In a race where they’re sure to go off hard, it may just fall into his lap. “He doesn’t want to be in front too long”, O’Brien confirmed with uncharacteristic understatement, “but if things fell for him he might be right there”.

‘The lads’ are triple-handed in the Mile as well, a race in which Aidan is 0 from 19 to date. It is a bit of a hex race from a British and Irish perspective, with no winner since Ridgewood Pearl in 1995. Gustav Klimt could be the main hope. “Ryan was delighted with him after Haydock [G1 Sprint Cup], and we wanted to give him another chance at a mile. He’s a well balanced horse who travels and quickens well”.
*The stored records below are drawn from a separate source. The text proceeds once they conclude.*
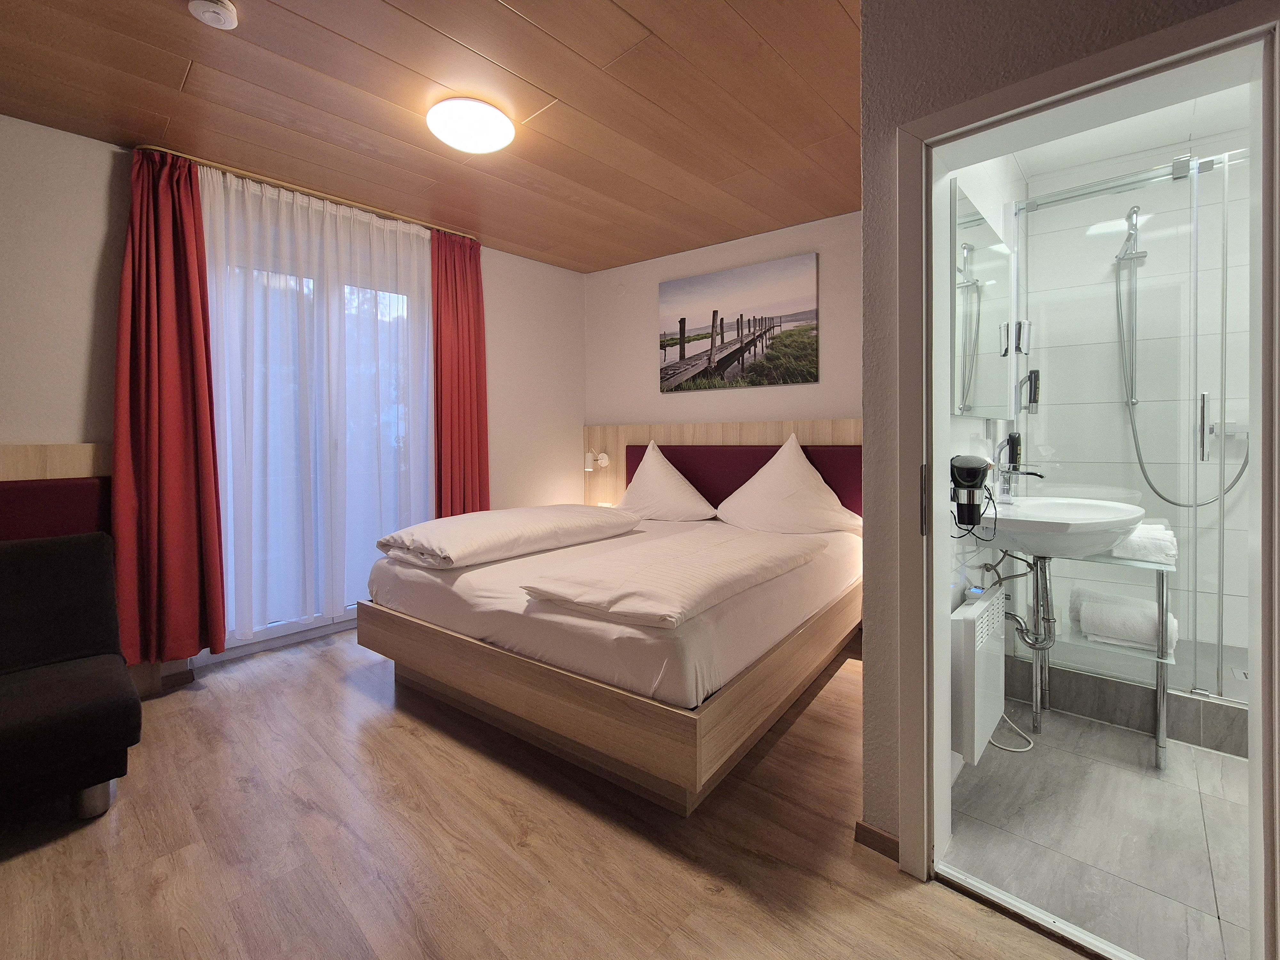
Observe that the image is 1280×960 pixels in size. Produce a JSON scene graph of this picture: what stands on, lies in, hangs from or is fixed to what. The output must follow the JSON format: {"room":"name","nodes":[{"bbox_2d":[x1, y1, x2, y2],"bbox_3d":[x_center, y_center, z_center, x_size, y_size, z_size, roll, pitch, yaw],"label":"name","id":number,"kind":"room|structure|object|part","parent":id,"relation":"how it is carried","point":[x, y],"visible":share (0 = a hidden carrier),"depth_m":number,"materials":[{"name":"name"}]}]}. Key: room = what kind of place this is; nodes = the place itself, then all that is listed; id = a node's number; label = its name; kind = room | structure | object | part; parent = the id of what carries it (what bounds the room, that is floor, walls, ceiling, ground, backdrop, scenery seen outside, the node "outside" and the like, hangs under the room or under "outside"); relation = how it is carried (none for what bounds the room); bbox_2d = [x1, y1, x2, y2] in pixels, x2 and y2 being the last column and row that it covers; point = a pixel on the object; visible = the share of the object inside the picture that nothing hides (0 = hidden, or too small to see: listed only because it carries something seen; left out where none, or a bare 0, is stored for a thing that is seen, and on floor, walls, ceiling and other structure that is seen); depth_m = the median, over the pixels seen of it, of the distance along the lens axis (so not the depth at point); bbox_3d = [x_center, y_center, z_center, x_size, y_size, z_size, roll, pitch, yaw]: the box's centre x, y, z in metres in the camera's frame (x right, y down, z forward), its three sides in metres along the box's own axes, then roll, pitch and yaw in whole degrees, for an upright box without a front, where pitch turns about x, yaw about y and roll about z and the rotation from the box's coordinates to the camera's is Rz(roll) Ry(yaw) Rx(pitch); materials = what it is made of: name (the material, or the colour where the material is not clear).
{"room":"bedroom","nodes":[
{"label":"bedroom","id":0,"kind":"room"},
{"bbox_2d":[0,112,585,694],"bbox_3d":[-2.147,-0.274,2.663,0.179,2.641,4.868,1,2,42],"label":"window wall","id":1,"kind":"structure","parent":0,"point":[93,251],"depth_m":2.17,"materials":[{"name":"paint"}]},
{"bbox_2d":[0,443,113,538],"bbox_3d":[-2.936,0.479,1.699,0.057,1.157,1.691,1,2,42],"label":"headboard","id":2,"kind":"object","parent":1,"relation":"attached to","point":[62,447],"visible":0.45,"depth_m":2.10,"materials":[{"name":"wood"}]},
{"bbox_2d":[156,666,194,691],"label":"baseboard","id":3,"kind":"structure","parent":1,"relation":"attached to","point":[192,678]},
{"bbox_2d":[203,232,429,653],"bbox_3d":[-1.941,-0.118,2.993,0.144,2.210,1.250,1,2,42],"label":"window","id":4,"kind":"structure","parent":1,"relation":"in","point":[292,625],"depth_m":2.92,"materials":[{"name":"glass"}]},
{"bbox_2d":[0,0,869,272],"bbox_3d":[-0.415,-1.574,1.338,4.398,0.119,5.062,1,2,42],"label":"wooden ceiling","id":5,"kind":"structure","parent":0,"point":[518,240],"depth_m":2.00,"materials":[{"name":"brown wood"}]},
{"bbox_2d":[187,0,238,29],"bbox_3d":[-1.390,-1.500,1.566,0.128,0.040,0.126,1,2,42],"label":"smoke detector","id":6,"kind":"object","parent":5,"relation":"attached to","point":[229,20],"visible":0.98,"depth_m":1.56,"materials":[{"name":"white plastic"}]},
{"bbox_2d":[138,145,474,241],"bbox_3d":[-1.797,-1.587,2.844,0.132,0.048,1.497,1,2,42],"label":"curtain rod","id":7,"kind":"object","parent":5,"relation":"attached to","point":[144,146],"visible":0.72,"depth_m":2.67,"materials":[{"name":"gold metal"}]},
{"bbox_2d":[111,148,224,667],"bbox_3d":[-2.253,-0.292,2.289,0.173,2.446,0.400,1,2,42],"label":"red curtain","id":8,"kind":"object","parent":7,"relation":"hanging from","point":[181,334],"visible":0.94,"depth_m":2.29,"materials":[{"name":"red fabric"}]},
{"bbox_2d":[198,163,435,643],"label":"sheer curtain","id":9,"kind":"object","parent":7,"relation":"hanging from","point":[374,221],"visible":0.89,"depth_m":2.79,"materials":[{"name":"white fabric"}]},
{"bbox_2d":[429,229,490,516],"bbox_3d":[-1.266,-0.368,3.415,0.141,2.570,0.473,1,2,42],"label":"red curtain","id":10,"kind":"object","parent":7,"relation":"hanging from","point":[478,434],"visible":0.83,"depth_m":3.39,"materials":[{"name":"red fabric"}]},
{"bbox_2d":[427,97,515,153],"bbox_3d":[-0.759,-1.536,2.180,0.366,0.099,0.367,1,2,42],"label":"ceiling light","id":11,"kind":"object","parent":5,"relation":"attached to","point":[502,122],"visible":0.98,"depth_m":2.09,"materials":[{"name":"white"}]},
{"bbox_2d":[0,623,1095,959],"bbox_3d":[-0.404,1.125,1.044,5.268,0.100,5.078,1,2,42],"label":"wooden floor","id":12,"kind":"structure","parent":0,"point":[414,740],"depth_m":1.36,"materials":[{"name":"brown wood"}]},
{"bbox_2d":[0,533,141,820],"bbox_3d":[-2.228,0.665,1.333,0.764,0.808,1.118,1,2,42],"label":"black chair","id":13,"kind":"object","parent":12,"relation":"on","point":[70,681],"visible":1,"depth_m":1.56,"materials":[{"name":"black fabric"}]},
{"bbox_2d":[355,509,864,814],"bbox_3d":[-0.017,0.724,2.659,1.957,0.595,2.087,1,2,42],"label":"bed","id":14,"kind":"object","parent":12,"relation":"on","point":[441,636],"visible":0.93,"depth_m":1.80,"materials":[{"name":"wood"}]},
{"bbox_2d":[374,504,641,569],"bbox_3d":[-0.675,0.317,2.655,0.706,0.167,1.243,1,2,42],"label":"duvet","id":15,"kind":"object","parent":14,"relation":"on","point":[478,531],"visible":0.98,"depth_m":2.35,"materials":[{"name":"white fabric"}]},
{"bbox_2d":[615,439,715,521],"bbox_3d":[0.133,0.083,3.451,0.773,0.551,0.458,1,2,42],"label":"pillow","id":16,"kind":"object","parent":14,"relation":"on","point":[676,493],"visible":0.98,"depth_m":3.35,"materials":[{"name":"fabric"}]},
{"bbox_2d":[519,524,827,628],"bbox_3d":[0.238,0.391,2.071,0.664,0.090,1.338,1,2,42],"label":"duvet","id":17,"kind":"object","parent":14,"relation":"on","point":[700,579],"visible":0.99,"depth_m":1.78,"materials":[{"name":"white fabric"}]},
{"bbox_2d":[715,433,859,534],"bbox_3d":[0.874,0.076,2.935,0.821,0.590,0.497,1,2,42],"label":"right pillow","id":18,"kind":"object","parent":14,"relation":"on","point":[825,496],"visible":0.99,"depth_m":2.83,"materials":[{"name":"white fabric"}]},
{"bbox_2d":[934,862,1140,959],"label":"door threshold","id":19,"kind":"object","parent":12,"relation":"on","point":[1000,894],"visible":0.94,"depth_m":1.15,"materials":[{"name":"silver metal"}]},
{"bbox_2d":[585,211,863,449],"bbox_3d":[0.710,-0.379,3.555,2.890,2.676,0.153,1,2,42],"label":"back wall","id":20,"kind":"structure","parent":0,"point":[838,404],"depth_m":3.60,"materials":[{"name":"paint"}]},
{"bbox_2d":[583,420,862,512],"bbox_3d":[0.572,0.277,3.538,2.484,1.289,0.076,1,2,42],"label":"headboard","id":21,"kind":"object","parent":20,"relation":"attached to","point":[708,428],"visible":0.35,"depth_m":3.65,"materials":[{"name":"brown wood"}]},
{"bbox_2d":[583,450,610,471],"bbox_3d":[-0.374,-0.097,4.098,0.147,0.170,0.192,1,2,42],"label":"reading lamp","id":22,"kind":"object","parent":21,"relation":"attached to","point":[605,461],"visible":0.99,"depth_m":4.06,"materials":[{"name":"white metal"}]},
{"bbox_2d":[657,252,819,392],"bbox_3d":[0.655,-1.021,3.489,1.238,0.835,0.032,1,2,34],"label":"picture","id":23,"kind":"object","parent":20,"relation":"attached to","point":[684,318],"visible":0.98,"depth_m":3.42},
{"bbox_2d":[940,146,1025,770],"bbox_3d":[1.415,-0.304,2.047,0.137,2.732,2.071,1,2,42],"label":"bathroom side wall","id":24,"kind":"structure","parent":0,"point":[976,426],"depth_m":1.86,"materials":[{"name":"white tile"}]},
{"bbox_2d":[949,454,992,528],"bbox_3d":[1.044,0.059,1.529,0.112,0.230,0.145,1,2,42],"label":"hair dryer","id":25,"kind":"object","parent":24,"relation":"attached to","point":[973,469],"visible":0.99,"depth_m":1.50,"materials":[{"name":"black plastic"}]},
{"bbox_2d":[951,584,1006,764],"bbox_3d":[1.172,0.679,1.696,0.092,0.490,0.513,1,2,42],"label":"radiator","id":26,"kind":"object","parent":24,"relation":"attached to","point":[968,625],"visible":0.75,"depth_m":1.54,"materials":[{"name":"white metal"}]},
{"bbox_2d":[952,185,1009,417],"bbox_3d":[1.331,-0.601,1.890,0.111,0.778,0.602,1,2,42],"label":"mirror cabinet","id":27,"kind":"object","parent":24,"relation":"attached to","point":[979,221],"visible":0.87,"depth_m":1.77,"materials":[{"name":"mirror"}]},
{"bbox_2d":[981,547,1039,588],"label":"water supply hose","id":28,"kind":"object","parent":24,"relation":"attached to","point":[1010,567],"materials":[{"name":"grey metal"}]},
{"bbox_2d":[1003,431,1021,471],"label":"bottle","id":29,"kind":"object","parent":24,"relation":"attached to","point":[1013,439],"visible":0.67,"depth_m":2.25,"materials":[{"name":"black plastic"}]},
{"bbox_2d":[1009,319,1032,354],"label":"holder","id":30,"kind":"object","parent":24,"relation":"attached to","point":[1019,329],"visible":0.86,"depth_m":2.22,"materials":[{"name":"silver metal"}]},
{"bbox_2d":[980,494,1145,559],"bbox_3d":[1.545,0.202,1.815,0.471,0.204,0.639,1,2,42],"label":"sink","id":31,"kind":"object","parent":24,"relation":"attached to","point":[1116,507],"visible":0.8,"depth_m":1.66,"materials":[{"name":"white ceramic"}]},
{"bbox_2d":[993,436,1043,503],"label":"faucet","id":32,"kind":"object","parent":31,"relation":"on","point":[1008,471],"visible":0.98,"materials":[{"name":"silver metal"}]},
{"bbox_2d":[1001,553,1057,654],"bbox_3d":[1.520,0.491,1.917,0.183,0.443,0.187,-1,2,-20],"label":"drain pipe","id":33,"kind":"object","parent":31,"relation":"attached to","point":[1034,646],"visible":0.67,"depth_m":1.86,"materials":[{"name":"silver metal"}]},
{"bbox_2d":[859,0,1265,857],"bbox_3d":[1.422,-0.222,0.710,2.114,2.599,0.166,1,2,42],"label":"partition wall","id":34,"kind":"structure","parent":0,"point":[868,213],"depth_m":1.26,"materials":[{"name":"paint"}]},
{"bbox_2d":[853,820,899,861],"bbox_3d":[0.702,1.045,1.366,0.192,0.063,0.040,1,2,42],"label":"baseboard","id":35,"kind":"structure","parent":34,"relation":"attached to","point":[873,832],"depth_m":1.36,"materials":[{"name":"brown wood"}]},
{"bbox_2d":[892,3,1279,949],"bbox_3d":[1.025,0.110,1.108,0.747,1.943,0.207,1,2,42],"label":"door frame","id":36,"kind":"structure","parent":34,"relation":"in","point":[934,617],"depth_m":1.08,"materials":[{"name":"white paint"}]},
{"bbox_2d":[942,698,1251,959],"bbox_3d":[2.002,1.092,1.629,1.517,0.098,2.278,1,2,42],"label":"bathroom floor","id":37,"kind":"structure","parent":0,"point":[1207,797],"depth_m":1.41,"materials":[{"name":"tile"}]},
{"bbox_2d":[989,710,1034,752],"bbox_3d":[1.471,0.963,1.949,0.180,0.153,0.293,1,2,42],"label":"power cord","id":38,"kind":"object","parent":37,"relation":"on","point":[1011,748],"visible":0.49,"depth_m":1.87,"materials":[{"name":"white plastic"}]},
{"bbox_2d":[1029,540,1176,770],"bbox_3d":[1.790,0.674,1.915,0.448,0.749,0.351,1,2,42],"label":"glass shelf unit","id":39,"kind":"object","parent":37,"relation":"on","point":[1162,660],"visible":0.56,"depth_m":1.80,"materials":[{"name":"clear glass"}]},
{"bbox_2d":[1070,586,1177,653],"bbox_3d":[1.881,0.574,1.881,0.289,0.158,0.237,1,2,42],"label":"rolled towel","id":40,"kind":"object","parent":39,"relation":"on","point":[1111,633],"visible":0.86,"depth_m":1.82,"materials":[{"name":"white fabric"}]},
{"bbox_2d":[1112,522,1178,564],"bbox_3d":[1.930,0.269,1.860,0.174,0.107,0.291,1,2,42],"label":"folded towel","id":41,"kind":"object","parent":39,"relation":"on","point":[1132,544],"visible":0.68,"depth_m":1.76,"materials":[{"name":"white fabric"}]},
{"bbox_2d":[1014,148,1244,706],"bbox_3d":[2.292,-0.197,1.917,1.309,2.122,0.071,1,2,42],"label":"shower enclosure","id":42,"kind":"object","parent":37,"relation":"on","point":[1220,501],"visible":0.8,"depth_m":2.03,"materials":[{"name":"glass"}]},
{"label":"handle","id":43,"kind":"part","parent":42,"relation":"part of","materials":[{"name":"silver metal"}]},
{"bbox_2d":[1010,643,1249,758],"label":"shower curb","id":44,"kind":"object","parent":37,"relation":"on","point":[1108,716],"visible":0.63,"depth_m":1.98,"materials":[{"name":"grey tile"}]},
{"bbox_2d":[1009,77,1249,180],"bbox_3d":[2.153,-1.640,1.700,1.317,0.102,2.057,1,2,42],"label":"bathroom ceiling","id":45,"kind":"structure","parent":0,"point":[1114,154],"depth_m":2.28,"materials":[{"name":"white paint"}]},
{"bbox_2d":[1020,111,1257,679],"bbox_3d":[2.782,-0.319,2.439,1.393,2.659,0.135,1,2,42],"label":"bathroom wall","id":46,"kind":"structure","parent":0,"point":[1108,262],"depth_m":2.50,"materials":[{"name":"white tile"}]},
{"bbox_2d":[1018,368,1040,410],"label":"soap dispenser","id":47,"kind":"object","parent":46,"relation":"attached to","point":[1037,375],"visible":0.91,"depth_m":2.34,"materials":[{"name":"black"}]},
{"bbox_2d":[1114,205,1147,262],"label":"shower head","id":48,"kind":"object","parent":46,"relation":"attached to","point":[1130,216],"visible":0.82,"depth_m":2.44},
{"bbox_2d":[1115,199,1243,508],"bbox_3d":[2.695,-0.589,2.401,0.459,1.498,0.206,1,2,42],"label":"shower hose","id":49,"kind":"object","parent":46,"relation":"attached to","point":[1138,447],"visible":0.84,"depth_m":2.48,"materials":[{"name":"silver metal"}]},
{"bbox_2d":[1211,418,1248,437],"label":"shower faucet","id":50,"kind":"object","parent":46,"relation":"attached to","point":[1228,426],"visible":0.61,"depth_m":2.40,"materials":[{"name":"silver"}]}
]}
I Can Fly may also run here having been seen flashing home in the Queen Elizabeth II Stakes behind Roaring Lion last weekend. Her trainer said, “She was comfortable back at a mile, and Donnacha was delighted with her. The QE II was a great run”.

Happily completes the trio, and “she’s coming to herself; there might be a little more to come. A flat mile will suit her well. We’re looking forward to her if she gets a good draw”.

In the Turf, O’Brien will probably saddle Magical. “She has had an easy enough season, coming into the autumn a fresh filly.”

Regardless of what precedes it, the final note for Ballydoyle will be struck by Mendelssohn, last year’s Juvenile Turf winner who takes his chance in the Breeders’ Cup Classic. He’s been preparing on the dirt this season, including when a gallant third in the Jockey Club Gold Cup last time. There he battled Diversify through relentless early fractions and hung impressively tough to cling on for third.

“We’ve been happy with his three run prep”, reported O’Brien, “and we think he’s progressed with each run. Ryan was very happy with him the last day and we’re looking forward to it”.

It promises to be a spectacular 35th edition, with Europe holding no fewer than 49 entries, a record. The champion trainers of Britain and Ireland will both be relishing the prospect of adding to previous Breeders’ Cup victories to crown their respective seasons.